Thursday, February 10, 2005

I'm going to the opera!

New tactics from PETA:
They've spent years burning fur coats and tossing paint at people wearing them. But today, the Norfolk-based animal-rights group PETA tried something completely different -— handing out dozens of furs to homeless people at a Washington, D.C., shelter.
This makes a lot of sense to me. Fur is great for warmth, that's why animals wear it. And who needs a warm coat more than the homeless? If fur coats were to become part of the standard homeless uniform, that would probably be more effective than any advertising campaign PETA could dream up. Here's a quote from another story:
"I'm going to the opera!" joked Marie Ravix, snatching up a dramatic, long brown fur coat with delight as animal rights group PETA handed the symbols of sartorial luxury to the homeless poor.

Wednesday, February 09, 2005

Price Indexing

Tyler Cowen has a good post on proposals to freeze social security benefits (in real terms).

Thursday, February 03, 2005

Notes from someone who didn't watch the speech

I only caught the very end of the state of the union address, and I only read part of the transcript. Nevertheless I have a couple of comments.

  • Bush's stated intentions with regard to Social Security sounded a lot more reasonable than I expected. His descriptions of the problems in the system were pretty fair. He put the issue of limiting the growth in benefits in the forefront, and only later talked about private accounts. And he labeled those accounts as a way of making the system a better deal for younger workers in tandem with the necessary benefit reductions. I still think it's a bit misleading to use words like "bankrupt" to describe the Social Security problem, but overall I thought this was responsible rhetoric and better than some of what I've heard before from the administration on the topic. Now if he could just get this worked up about the current deficit...

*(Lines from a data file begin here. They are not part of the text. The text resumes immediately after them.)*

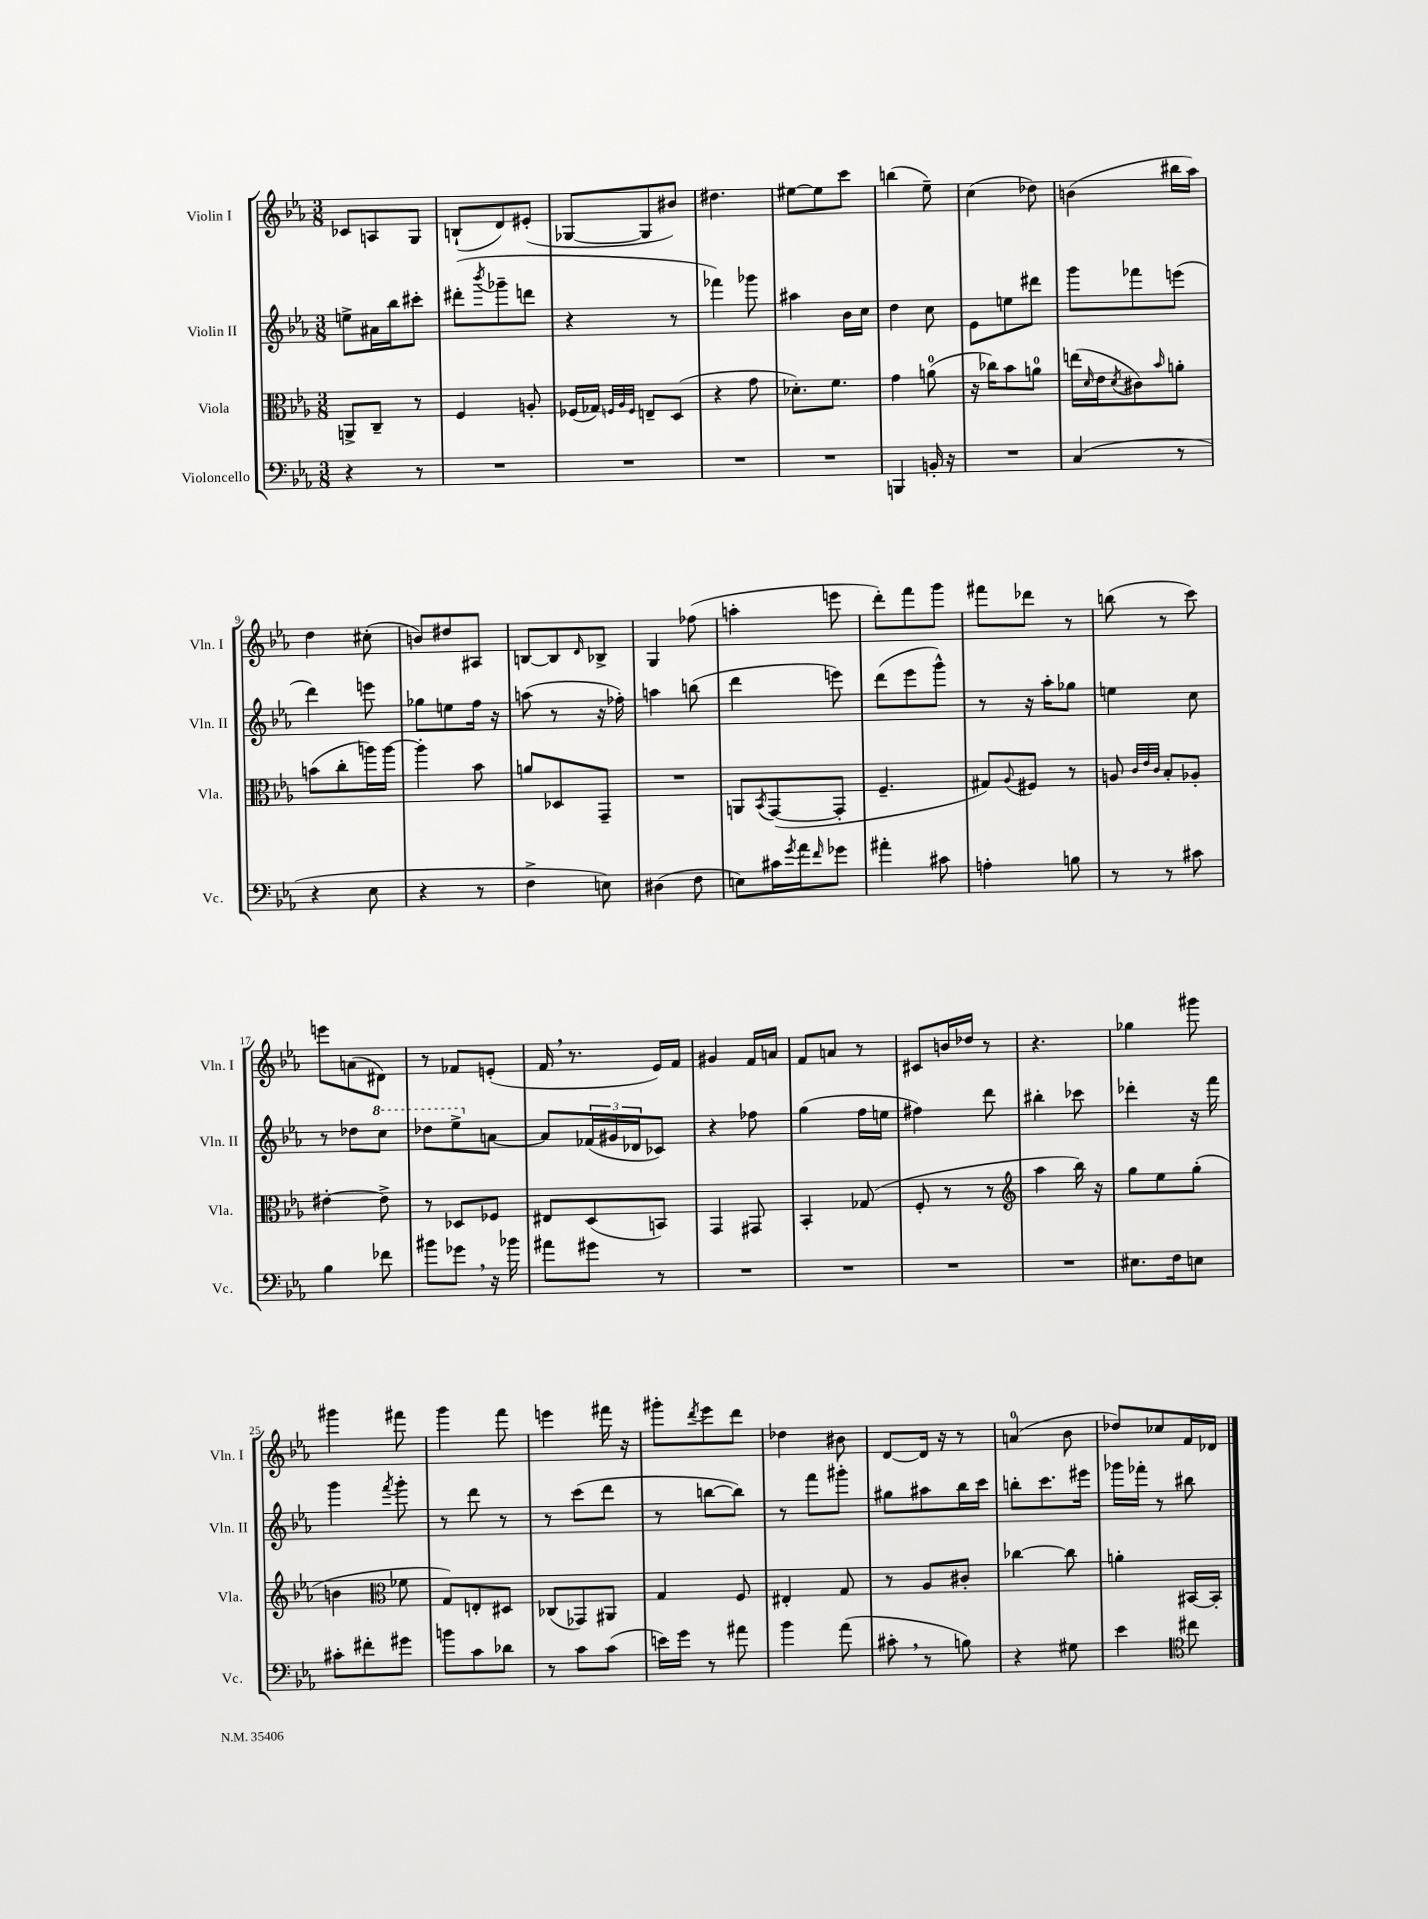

**kern	**kern	**kern	**kern
*staff4	*staff3	*staff2	*staff1
*clefF4	*clefC3	*clefG2	*clefG2
*k[b-e-a-]	*k[b-e-a-]	*k[b-e-a-]	*k[b-e-a-]
*M3/8	*M3/8	*M3/8	*M3/8
4r	8AA^	8ee^	8c-
.	8C~	16a#	8A
.	.	16bb-	.
8r	8r	8ccc#'	8G
=	=	=	=
4.r	4F	(8ddd#'	(8B`
.	.	8qbbb-	.
.	.	8ggg-~	8d)
.	8A'	8ddd	(8e#'
=	=	=	=
4.r	(16F-	4r	[8G-
.	16G-)	.	.
.	32qqF	.	.
.	32qqA-	.	.
.	32qqF	.	.
.	8E~	.	8G-]
.	(8D	8r	8b#)
=	=	=	=
4.r	4r	4fff-)	4.dd#
.	8g	8ggg-	.
=	=	=	=
4.r	8.d-')	4aa#	[8ee#
.	.	.	8ee#]
.	8.f	.	.
.	.	16b-	8ccc
.	.	16cc	.
=	=	=	=
4BBB	4g	4dd	(4bb
16BB'	(8a	8cc	8ee-~)
16r	.	.	.
=	=	=	=
4.r	16r	8e-	(4cc
.	16cc-)	.	.
.	8b-	8ee	.
.	8a	8ddd#	8dd-)
=	=	=	=
(4C	(16ee	8ggg	(4b
.	16qqd	.	.
.	16e-	.	.
.	8qd	.	.
.	8c#)	8fff-	.
.	16qqb-	.	.
8r	8a'	(8eee	16bb#
.	.	.	16aa-)
=	=	=	=
4r	(8b	4ddd)	4dd
.	8cc'	.	.
8E-	16aa)	8eee	(8cc#'
.	[16aa	.	.
=	=	=	=
4r	4aa']	8gg-	8b)
.	.	8ee	8dd#
8r	8b-	16ff	8A#
.	.	16r	.
=	=	=	=
4F^	8a	(8aa	[8B
.	8D-	8r	8B]
.	.	.	16qqd
8E)	8GG~	16r	8B-^
.	.	16ff-')	.
=	=	=	=
(4D#	4.r	4aa	4G
8F	.	(8bb	(8ff-
=	=	=	=
8E)	8AA	4ddd	4aa'
.	8qBB-	.	.
16c#	([8GG	.	.
8qg	.	.	.
16a-	.	.	.
16qqf	.	.	.
8g-	8GG']	8eee)	8eee
=	=	=	=
4a#'	4.F~	(8ddd	8ddd')
.	.	8eee-	8fff
8c#	.	8ggg^^)	8ggg
=	=	=	=
4A'	8G#)	8r	8fff#
.	8qqA-	.	.
.	8F#	16r	8ddd-
.	.	16aa-'	.
8B	8r	8gg-	8r
=	=	=	=
8r	8A	4ee	(8bb
.	32qqc	.	.
.	32qqe-	.	.
.	32qqc	.	.
8r	8B-'	.	8r
8c#	8A-'	8cc	8ccc)
=	=	=	=
4B-	[4e#'	8r	8eee
.	.	8dd-	(8a
8f-	8e#^]	8ccc	8d#)
=	=	=	=
8b#	8r	8ddd-	8r
8g-	8D-	8eee-^	8f-
16r	8F-	[8a	(8e'
16b-	.	.	.
=	=	=	=
8a#	8E#	8a]	16f
.	.	.	8.r
8g#	(8D	(24f-	.
.	.	24g#	.
.	.	24d-	.
8r	8BB)	8c-)	16e-)
.	.	.	16f
=	=	=	=
4.r	4GG	4r	4g#
.	8GG#	8ff-	16f
.	.	.	16a
=	=	=	=
4.r	4BB-'	(4gg	8f
.	.	.	8a
.	(8G-	16ff	8r
.	.	16ee	.
=	=	=	=
4.r	8F'	4ff#)	8c#
.	8r	.	16b
.	.	.	16dd-
.	8r	8ddd	8r
=	=	=	=
*	*clefG2	*	*
4.r	4aa-	4bb#'	4.r
.	16bb-)	8ccc-	.
.	16r	.	.
=	=	=	=
8.E#	8gg	4ddd-'	4gg-
.	8ee-	.	.
16F	.	.	.
8E	(8gg'	16r	8ggg#
.	.	16fff	.
=	=	=	=
8c#'	4b	4ggg	4ggg#
8f#'	.	.	.
*	*clefC3	*	*
.	.	8qfff	.
8g#	8f-	8ggg'	8fff#
=	=	=	=
8b	8G)	8r	4ggg
8c	8E'	8ddd	.
8d-	8D#	8r	8fff
=	=	=	=
8r	(8C-	8r	4eee
8c	8GG-)	(8ccc	.
(8c	8AA#	8ddd	16fff#
.	.	.	16r
=	=	=	=
16e)	4G	8r	8ggg#'
16g	.	.	.
.	.	.	8qddd
8r	.	[8bb	8eee-
8a#	8F	8bb])	8ddd
=	=	=	=
4b-	4E#'	8r	4dd-
.	.	8fff	.
(8a-	8G	8ggg#'	8b#
=	=	=	=
8c#'	8r	8gg#	[8d
8r	8A-	8aa#	16d]
.	.	.	16r
8B)	8c#'	16bb-	8r
.	.	16ccc	.
=	=	=	=
4r	[4cc-	8bb'	(4a
.	.	8.ccc	.
8G#	8cc-]	.	8b-
.	.	16eee#	.
=	=	=	=
4e-	4a'	16ggg-	8dd-)
.	.	16fff-'	.
.	.	8r	8cc-
*clefC4	*	*	*
8cc#	[16BB#	8bb#	16f
.	16BB#']	.	16d-
==	==	==	==
*-	*-	*-	*-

  • The Democratic response from Sen. Harry Reid was such a pile of claptrap that it was difficult to watch. Here's an excerpt:
    Ding, dong. The sound of the Liberty Bell. Ding. Freedom. Dong. Opportunity. Ding. Excellent schools. Dong. Quality hospitals.
    Oh, wait, sorry...that's actually an entry in an essay contest for children under twelve from an episode of The Simpsons. But it's remarkably close both spirit and content to the remarks offered by Reid.
  • Tuesday, February 01, 2005

    Civics teachers needed

    I was surprised to read this morning about a study showing that American high school students are ignorant and ambivalent about the rights guaranteed in the first amendment.
    [W]hen told of the exact text of the First Amendment, more than one in three high school students said it goes "too far" in the rights it guarantees. Only half of the students said newspapers should be allowed to publish freely without government approval of stories.
    That last sentence is especially surprising. I'm concerned, but skeptical. If the study is accurate, it's interesting that this all takes place against a backdrop of a society that has adopted an increasingly expansive view of "rights" over the past decades. Perhaps this can lead to the erosion of support for more basic constitutional rights.